**Text under study**

= = = = = = =

Andrzej Pomian papers, 1937-1973
Collection context
Summary
- Creators:
- Pomian, Andrzej
- Abstract:
- The collection includes materials related to Poland, the Polish Underground, the Warsaw Uprising, Polish politics and government during and after World War II and Polish émigré affairs, in the form of correspondence, writings, reports, publications, notes, and clippings. Also available on microfilm (36 reels).
- Extent:
- 21 manuscript boxes, 1 oversize box, 1 oversize folder, 7 motion picture film reels (8.8 Linear Feet)
- Language:
- In Polish and English
- Preferred citation:
-
[Identification of item], Andrzej Pomian papers, [Box no., Folder no. or title], Hoover Institution Library & Archives.
Background
- Scope and content:
-
The collection includes materials related to the Polish underground during and after World War II, with particular emphasis on the Warsaw Uprising of 1944 and the Soviet occupation of Poland, and Polish émigré affairs, in the form of reports, publications, correspondence, clippings, writings, and notes. The collection encompasses the years 1937-1973, with the bulk of the materials covering 1944-1954.

= = = = = = =

**Given records**

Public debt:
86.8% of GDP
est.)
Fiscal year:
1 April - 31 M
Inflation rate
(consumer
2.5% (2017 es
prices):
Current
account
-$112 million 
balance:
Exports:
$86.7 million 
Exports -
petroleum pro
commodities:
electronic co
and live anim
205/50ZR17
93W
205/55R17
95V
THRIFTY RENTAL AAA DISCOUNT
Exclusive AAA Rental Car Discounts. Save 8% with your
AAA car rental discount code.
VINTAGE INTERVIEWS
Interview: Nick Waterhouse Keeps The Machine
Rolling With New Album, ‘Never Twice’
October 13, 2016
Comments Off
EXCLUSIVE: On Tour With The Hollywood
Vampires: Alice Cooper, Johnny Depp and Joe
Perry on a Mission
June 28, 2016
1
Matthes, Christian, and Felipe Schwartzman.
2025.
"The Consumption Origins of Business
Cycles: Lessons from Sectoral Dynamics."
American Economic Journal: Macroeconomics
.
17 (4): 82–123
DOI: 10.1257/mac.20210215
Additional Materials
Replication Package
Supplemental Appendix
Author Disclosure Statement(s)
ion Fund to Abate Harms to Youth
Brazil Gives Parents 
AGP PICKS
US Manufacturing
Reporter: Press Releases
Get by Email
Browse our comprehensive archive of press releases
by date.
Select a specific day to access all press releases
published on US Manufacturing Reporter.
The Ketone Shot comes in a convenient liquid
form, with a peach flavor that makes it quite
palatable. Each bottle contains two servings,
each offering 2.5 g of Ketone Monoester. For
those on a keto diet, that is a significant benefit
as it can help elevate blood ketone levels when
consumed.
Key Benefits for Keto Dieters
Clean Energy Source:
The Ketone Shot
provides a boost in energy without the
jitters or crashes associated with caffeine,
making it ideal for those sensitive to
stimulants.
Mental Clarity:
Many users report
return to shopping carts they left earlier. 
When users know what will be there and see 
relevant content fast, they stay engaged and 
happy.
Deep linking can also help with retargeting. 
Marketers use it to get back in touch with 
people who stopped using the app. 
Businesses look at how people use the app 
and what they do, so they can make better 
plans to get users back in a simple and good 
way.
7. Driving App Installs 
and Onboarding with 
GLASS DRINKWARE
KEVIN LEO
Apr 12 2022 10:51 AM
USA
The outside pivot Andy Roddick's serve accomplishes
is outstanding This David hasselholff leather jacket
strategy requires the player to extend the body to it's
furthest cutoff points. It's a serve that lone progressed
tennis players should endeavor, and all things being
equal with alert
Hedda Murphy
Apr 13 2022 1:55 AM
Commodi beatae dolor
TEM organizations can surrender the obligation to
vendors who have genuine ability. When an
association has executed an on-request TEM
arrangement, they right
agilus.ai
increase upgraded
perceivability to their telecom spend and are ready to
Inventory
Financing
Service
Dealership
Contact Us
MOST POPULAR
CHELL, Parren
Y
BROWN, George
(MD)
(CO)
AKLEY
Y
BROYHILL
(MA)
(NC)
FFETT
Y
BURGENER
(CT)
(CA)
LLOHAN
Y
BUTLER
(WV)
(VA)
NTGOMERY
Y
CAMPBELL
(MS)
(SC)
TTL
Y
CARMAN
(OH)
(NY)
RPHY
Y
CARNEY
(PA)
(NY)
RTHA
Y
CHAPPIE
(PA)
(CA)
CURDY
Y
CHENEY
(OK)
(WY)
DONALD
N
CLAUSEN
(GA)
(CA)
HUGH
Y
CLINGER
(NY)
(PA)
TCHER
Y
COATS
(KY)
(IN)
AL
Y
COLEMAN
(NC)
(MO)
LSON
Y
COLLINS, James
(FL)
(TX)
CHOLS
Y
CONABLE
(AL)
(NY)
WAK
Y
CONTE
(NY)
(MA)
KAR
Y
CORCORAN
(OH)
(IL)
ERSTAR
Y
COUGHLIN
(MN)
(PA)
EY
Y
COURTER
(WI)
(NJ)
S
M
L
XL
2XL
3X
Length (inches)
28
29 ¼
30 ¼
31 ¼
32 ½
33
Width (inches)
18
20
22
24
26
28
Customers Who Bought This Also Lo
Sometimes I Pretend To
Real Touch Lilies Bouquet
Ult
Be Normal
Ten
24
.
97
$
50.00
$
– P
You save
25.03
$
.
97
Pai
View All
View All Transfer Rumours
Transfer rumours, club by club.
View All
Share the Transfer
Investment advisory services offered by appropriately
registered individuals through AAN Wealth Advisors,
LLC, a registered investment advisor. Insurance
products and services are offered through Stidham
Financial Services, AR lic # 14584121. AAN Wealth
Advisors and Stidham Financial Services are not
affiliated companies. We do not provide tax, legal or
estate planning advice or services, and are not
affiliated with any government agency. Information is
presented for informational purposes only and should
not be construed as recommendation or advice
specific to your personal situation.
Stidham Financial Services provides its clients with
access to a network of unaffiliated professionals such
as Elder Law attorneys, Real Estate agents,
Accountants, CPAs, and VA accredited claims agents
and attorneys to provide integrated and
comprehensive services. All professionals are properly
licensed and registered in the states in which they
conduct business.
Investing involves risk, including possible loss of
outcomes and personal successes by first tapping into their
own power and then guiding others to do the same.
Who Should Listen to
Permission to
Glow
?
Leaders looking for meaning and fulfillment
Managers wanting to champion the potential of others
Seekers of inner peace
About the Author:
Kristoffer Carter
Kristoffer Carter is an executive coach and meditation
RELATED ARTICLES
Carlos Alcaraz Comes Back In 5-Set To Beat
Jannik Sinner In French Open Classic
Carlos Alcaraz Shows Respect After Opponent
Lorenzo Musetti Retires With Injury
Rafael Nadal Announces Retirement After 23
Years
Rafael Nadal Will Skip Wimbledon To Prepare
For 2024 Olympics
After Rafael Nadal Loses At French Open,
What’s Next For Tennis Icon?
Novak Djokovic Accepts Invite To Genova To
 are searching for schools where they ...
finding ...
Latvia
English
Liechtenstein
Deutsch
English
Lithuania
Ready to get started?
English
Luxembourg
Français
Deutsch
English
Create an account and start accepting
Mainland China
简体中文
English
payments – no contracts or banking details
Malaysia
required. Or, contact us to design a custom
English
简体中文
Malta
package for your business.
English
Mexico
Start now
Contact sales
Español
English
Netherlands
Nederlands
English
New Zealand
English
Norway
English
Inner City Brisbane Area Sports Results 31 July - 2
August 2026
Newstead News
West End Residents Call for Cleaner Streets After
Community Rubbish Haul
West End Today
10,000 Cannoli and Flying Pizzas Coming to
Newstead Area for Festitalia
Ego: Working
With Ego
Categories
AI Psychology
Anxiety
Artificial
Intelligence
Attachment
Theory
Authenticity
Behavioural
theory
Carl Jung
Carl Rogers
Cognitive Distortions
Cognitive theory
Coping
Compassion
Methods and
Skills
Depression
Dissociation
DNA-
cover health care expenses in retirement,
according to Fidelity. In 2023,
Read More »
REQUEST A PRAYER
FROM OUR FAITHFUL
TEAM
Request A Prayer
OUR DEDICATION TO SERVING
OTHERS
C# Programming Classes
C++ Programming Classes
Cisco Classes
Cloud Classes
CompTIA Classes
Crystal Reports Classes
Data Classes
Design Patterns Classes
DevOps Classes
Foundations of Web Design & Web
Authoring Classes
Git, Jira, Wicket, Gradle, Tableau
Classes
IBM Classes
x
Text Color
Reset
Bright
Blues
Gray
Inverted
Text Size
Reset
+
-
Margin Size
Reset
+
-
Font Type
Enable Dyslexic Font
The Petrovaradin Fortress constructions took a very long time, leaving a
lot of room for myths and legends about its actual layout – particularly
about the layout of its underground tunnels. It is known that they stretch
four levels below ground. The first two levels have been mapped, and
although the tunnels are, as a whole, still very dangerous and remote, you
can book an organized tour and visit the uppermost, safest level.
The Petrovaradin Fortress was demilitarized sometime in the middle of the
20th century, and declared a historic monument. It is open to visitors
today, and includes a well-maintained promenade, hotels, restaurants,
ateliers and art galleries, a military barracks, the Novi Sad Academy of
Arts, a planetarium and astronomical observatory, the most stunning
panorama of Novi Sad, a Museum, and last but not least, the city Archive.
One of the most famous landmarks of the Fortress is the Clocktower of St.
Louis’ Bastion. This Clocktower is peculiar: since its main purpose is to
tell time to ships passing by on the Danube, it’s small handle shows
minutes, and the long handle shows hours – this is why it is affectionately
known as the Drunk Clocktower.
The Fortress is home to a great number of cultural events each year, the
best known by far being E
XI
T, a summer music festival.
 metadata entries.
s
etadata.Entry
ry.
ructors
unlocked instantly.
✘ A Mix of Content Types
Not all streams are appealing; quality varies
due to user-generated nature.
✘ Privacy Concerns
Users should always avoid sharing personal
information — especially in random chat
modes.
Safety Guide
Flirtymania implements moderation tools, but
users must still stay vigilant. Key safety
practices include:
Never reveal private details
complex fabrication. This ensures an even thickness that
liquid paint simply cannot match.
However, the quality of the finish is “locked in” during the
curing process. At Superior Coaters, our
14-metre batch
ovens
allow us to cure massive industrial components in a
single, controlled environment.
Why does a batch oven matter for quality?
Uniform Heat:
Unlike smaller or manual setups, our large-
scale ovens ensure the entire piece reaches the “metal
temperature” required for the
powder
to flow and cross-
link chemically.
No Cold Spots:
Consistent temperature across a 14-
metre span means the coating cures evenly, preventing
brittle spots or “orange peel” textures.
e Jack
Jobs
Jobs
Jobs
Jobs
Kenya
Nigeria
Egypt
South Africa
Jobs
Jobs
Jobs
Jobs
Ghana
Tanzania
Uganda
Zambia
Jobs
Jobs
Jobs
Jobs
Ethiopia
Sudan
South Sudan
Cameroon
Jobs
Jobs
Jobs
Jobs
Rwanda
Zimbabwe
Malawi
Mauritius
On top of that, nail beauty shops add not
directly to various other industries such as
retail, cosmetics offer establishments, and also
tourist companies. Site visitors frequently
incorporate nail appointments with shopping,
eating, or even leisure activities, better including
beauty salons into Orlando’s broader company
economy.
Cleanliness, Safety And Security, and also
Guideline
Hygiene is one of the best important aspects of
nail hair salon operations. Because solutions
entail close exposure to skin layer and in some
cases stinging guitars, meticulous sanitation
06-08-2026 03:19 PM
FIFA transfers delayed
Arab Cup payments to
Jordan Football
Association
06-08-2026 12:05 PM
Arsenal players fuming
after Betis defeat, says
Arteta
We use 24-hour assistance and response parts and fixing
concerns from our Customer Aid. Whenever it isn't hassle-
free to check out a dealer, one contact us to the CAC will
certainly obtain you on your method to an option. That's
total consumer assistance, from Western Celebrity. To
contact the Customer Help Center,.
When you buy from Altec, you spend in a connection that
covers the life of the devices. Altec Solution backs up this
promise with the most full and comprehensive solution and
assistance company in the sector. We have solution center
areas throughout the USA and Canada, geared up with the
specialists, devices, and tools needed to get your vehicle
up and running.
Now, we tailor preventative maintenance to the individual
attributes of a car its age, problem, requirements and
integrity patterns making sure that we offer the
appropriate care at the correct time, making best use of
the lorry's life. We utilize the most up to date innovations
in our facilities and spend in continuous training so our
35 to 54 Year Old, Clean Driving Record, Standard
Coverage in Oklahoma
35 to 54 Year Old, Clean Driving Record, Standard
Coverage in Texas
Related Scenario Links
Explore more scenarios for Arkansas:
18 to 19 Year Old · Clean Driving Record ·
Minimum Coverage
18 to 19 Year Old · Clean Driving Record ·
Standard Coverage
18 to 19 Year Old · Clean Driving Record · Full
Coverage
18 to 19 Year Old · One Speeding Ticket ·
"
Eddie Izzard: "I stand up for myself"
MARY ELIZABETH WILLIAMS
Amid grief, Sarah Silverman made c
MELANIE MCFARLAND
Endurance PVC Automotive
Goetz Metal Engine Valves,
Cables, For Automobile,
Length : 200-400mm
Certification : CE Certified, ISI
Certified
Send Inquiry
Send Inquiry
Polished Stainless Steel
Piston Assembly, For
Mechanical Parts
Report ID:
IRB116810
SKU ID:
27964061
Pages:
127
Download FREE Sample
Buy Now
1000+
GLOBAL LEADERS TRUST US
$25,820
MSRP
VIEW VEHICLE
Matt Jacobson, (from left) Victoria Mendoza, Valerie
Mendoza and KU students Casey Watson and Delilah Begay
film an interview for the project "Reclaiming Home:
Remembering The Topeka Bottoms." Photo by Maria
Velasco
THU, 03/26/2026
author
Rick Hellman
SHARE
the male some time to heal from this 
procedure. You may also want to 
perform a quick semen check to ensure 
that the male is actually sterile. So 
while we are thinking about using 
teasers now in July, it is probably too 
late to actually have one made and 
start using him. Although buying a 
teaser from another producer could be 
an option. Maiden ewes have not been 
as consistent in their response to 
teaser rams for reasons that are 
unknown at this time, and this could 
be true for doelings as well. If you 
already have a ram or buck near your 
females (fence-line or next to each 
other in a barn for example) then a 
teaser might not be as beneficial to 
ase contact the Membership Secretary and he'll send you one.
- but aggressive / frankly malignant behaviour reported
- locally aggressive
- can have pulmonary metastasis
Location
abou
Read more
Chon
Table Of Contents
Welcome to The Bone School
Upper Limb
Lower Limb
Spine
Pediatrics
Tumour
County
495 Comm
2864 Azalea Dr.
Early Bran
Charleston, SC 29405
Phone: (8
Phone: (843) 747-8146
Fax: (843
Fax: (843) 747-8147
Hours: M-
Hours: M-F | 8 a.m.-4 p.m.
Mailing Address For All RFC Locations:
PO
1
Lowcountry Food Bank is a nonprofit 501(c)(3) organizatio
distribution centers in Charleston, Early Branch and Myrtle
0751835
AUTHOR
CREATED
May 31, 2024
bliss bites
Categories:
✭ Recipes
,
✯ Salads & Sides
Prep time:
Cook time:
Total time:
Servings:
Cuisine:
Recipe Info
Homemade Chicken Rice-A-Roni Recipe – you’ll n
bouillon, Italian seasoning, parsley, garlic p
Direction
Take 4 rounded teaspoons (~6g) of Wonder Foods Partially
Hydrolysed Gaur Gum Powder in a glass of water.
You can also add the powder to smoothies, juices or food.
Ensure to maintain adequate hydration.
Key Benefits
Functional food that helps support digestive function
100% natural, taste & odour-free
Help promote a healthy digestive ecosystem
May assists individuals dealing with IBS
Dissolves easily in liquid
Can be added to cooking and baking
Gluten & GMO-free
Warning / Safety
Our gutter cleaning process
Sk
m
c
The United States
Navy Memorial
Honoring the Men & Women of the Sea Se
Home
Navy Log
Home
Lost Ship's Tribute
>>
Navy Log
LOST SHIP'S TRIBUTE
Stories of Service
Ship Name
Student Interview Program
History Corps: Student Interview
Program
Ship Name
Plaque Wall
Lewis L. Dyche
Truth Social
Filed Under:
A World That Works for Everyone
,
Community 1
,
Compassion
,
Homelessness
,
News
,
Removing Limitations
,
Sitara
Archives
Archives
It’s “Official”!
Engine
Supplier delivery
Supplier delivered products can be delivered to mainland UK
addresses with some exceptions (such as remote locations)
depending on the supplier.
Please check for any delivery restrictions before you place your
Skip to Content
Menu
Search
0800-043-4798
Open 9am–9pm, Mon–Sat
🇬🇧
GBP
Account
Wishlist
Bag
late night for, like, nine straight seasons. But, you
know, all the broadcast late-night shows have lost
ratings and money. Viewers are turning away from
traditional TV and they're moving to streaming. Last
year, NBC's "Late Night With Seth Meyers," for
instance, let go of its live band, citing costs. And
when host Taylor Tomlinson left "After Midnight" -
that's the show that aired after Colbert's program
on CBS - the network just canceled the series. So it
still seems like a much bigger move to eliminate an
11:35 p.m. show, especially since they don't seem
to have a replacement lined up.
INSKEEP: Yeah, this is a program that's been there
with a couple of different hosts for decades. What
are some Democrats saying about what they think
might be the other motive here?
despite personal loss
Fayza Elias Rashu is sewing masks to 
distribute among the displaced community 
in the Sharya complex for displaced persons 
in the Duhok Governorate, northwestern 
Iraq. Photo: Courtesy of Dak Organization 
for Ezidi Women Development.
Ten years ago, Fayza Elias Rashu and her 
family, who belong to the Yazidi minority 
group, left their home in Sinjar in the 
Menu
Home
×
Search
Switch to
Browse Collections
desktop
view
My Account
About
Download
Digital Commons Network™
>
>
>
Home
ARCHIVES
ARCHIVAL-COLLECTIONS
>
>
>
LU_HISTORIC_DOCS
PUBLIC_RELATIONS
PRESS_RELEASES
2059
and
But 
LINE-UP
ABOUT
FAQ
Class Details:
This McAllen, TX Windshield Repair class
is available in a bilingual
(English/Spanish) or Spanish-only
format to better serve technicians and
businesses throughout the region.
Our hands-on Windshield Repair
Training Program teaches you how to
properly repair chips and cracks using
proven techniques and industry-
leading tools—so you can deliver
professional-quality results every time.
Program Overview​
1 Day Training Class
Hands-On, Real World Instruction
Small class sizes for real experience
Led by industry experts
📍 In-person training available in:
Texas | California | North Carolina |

= = = = = = =

**Exercise A**
In the description of the Andrzej Pomian papers, which years does the bulk of the materials cover?
**Exercise B**
Extend the description of the Andrzej Pomian papers, continuing from its final sentence.

**Written reply A**
1944-1954

**Written reply B**
The bulk of the material relates generally to Andrzej Pomian's work as the assistant director of the Information and Propaganda Bureau of the Home Army in occupied Poland (1941-1944) and his role as the chief liaison between the Polish underground and the government-in-exile (1944-1954).
Some correspondence, and some Home Army and government-in-exile material can be found interspersed with post-war notes, clippings, and publications in the subject file.
- Biographical / historical:
-
Andrzej Pomian, who died in Washington, D.C., in 2008 at the age of ninety-seven, was a Polish émigré journalist and author who worked for many years for Radio Free Europe. During World War II, he was a ranking officer in the Information and Propaganda Bureau of Poland's clandestine Home Army, the largest underground organization in Nazi-occupied Europe. Extracted from Poland in April 1944 in one of the most spectacular air operations of the war, Pomian spent the next ten years with the Polish government in exile in London before moving to the United States.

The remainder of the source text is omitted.